Use a separate keyboard and mouse (if possible) if the tablet is typing a lot. According to Gwanseob Shin and Xinhui Zhu (2011), typing on a touchscreen leads to a significant increase in the perceived discomfort in the shoulder, neck and fingers. In their study, they also discovered an increase in muscle tension in the shoulder and neck, especially when the arms are lifted while typing or moused on the tablet without a separate keyboard or mouse.
Performance Effects
The tablet is very suitable for going through information or surfing the Internet on the go. However, the handy device is less suitable for typing many or longer texts. Typing on a tablet is much slower than typing on a regular keyboard (Chaparro 2010). The users in Chaparro's study did not yet have much experience typing on a tablet, so they might have been faster if they were more experienced. Nevertheless, it is unlikely that you can type faster with a tablet than with a conventional keyboard. The reason for this is that getting tactile and auditory feedback while typing is of great importance. A tablet offers neither type of feedback while typing. And without clear feedback, you simply make more mistakes while typing (Feuerstein, 1997; Yoshitake, 1995).

What tablet users should also take into account is that working with a tablet is not suitable for applications or files that require a large screen. Consider, for example, large or extensive excel sheets.
Decision aid
Every employee uses a tablet for different purposes. Some only view information on the device, while others type entire reports and reports on it.

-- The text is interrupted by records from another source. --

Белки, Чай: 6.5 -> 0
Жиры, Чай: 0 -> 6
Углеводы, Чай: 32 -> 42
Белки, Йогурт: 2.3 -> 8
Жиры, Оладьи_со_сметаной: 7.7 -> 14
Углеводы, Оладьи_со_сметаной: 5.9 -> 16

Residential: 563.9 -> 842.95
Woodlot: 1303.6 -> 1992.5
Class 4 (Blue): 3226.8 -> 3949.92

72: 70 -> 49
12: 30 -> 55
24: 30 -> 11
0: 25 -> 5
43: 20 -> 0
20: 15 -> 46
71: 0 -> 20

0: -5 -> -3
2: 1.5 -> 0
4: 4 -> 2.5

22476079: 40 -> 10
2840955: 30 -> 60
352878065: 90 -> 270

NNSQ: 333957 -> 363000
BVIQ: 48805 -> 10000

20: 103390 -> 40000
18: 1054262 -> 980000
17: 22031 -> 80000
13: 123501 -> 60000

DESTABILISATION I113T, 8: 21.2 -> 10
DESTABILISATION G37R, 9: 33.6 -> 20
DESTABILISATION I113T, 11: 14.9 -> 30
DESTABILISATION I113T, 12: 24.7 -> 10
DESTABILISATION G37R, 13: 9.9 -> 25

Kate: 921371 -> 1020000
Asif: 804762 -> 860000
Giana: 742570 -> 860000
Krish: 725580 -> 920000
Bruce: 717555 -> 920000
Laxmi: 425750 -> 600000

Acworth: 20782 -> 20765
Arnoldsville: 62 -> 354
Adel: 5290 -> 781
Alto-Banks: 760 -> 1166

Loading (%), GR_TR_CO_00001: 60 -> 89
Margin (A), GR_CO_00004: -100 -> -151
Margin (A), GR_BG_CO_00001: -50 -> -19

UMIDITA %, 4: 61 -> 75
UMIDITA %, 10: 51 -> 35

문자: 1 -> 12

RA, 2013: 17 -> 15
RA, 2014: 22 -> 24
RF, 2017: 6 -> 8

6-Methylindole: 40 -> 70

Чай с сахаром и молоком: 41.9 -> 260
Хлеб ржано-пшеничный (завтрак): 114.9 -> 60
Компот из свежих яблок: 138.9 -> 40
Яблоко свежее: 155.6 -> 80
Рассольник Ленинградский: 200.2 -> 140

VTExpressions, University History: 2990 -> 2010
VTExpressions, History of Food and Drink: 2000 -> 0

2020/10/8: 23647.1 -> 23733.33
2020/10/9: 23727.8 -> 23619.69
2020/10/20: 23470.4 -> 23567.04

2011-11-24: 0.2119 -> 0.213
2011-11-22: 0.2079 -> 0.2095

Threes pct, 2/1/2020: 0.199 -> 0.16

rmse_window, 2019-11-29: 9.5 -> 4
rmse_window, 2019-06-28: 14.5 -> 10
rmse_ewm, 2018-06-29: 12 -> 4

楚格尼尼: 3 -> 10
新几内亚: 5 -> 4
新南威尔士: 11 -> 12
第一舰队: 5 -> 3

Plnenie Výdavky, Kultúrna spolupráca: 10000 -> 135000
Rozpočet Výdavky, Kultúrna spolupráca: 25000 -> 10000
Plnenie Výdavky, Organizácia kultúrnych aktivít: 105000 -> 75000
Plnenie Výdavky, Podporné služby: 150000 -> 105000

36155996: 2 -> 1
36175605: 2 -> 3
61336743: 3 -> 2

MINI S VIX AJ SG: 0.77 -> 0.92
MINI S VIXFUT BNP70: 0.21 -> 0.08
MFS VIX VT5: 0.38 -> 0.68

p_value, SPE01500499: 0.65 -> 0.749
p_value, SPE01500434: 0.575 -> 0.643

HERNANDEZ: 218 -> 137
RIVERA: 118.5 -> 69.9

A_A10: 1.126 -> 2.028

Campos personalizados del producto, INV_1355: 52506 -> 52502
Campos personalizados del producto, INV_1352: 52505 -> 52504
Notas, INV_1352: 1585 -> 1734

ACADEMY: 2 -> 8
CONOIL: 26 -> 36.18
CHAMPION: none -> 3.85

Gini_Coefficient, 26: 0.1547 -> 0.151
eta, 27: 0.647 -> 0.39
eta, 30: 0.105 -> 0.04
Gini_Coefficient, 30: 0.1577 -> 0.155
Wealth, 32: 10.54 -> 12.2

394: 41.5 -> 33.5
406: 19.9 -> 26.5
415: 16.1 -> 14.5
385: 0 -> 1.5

With the selection aid below you will find the tools that are most suitable for a specific employee profile or for your own personal tablet use.
View our tablet holder matrix here
The tablet is actually intended for short-term reading, watching videos or surfing the internet. Now that the tablet is also becoming more and more common in the business world, it is also being used more intensively. A tablet without tools, however, does not meet the legislation and standards regarding screen work and a computer workplace.

When the tablet is only used for short-term reading and little typing and mice, a tablet holder is sufficient. In order to work longer healthy and comfortably with a tablet, at least a tablet holder, a separate keyboard and an ergonomic mouse are required. Then you can still work in a healthy way on the road or between meetings, without having to take a laptop with you.

The use of a tablet is not recommended for daily activities longer than 2  hours. A laptop with ergonomic aids is then more suitable.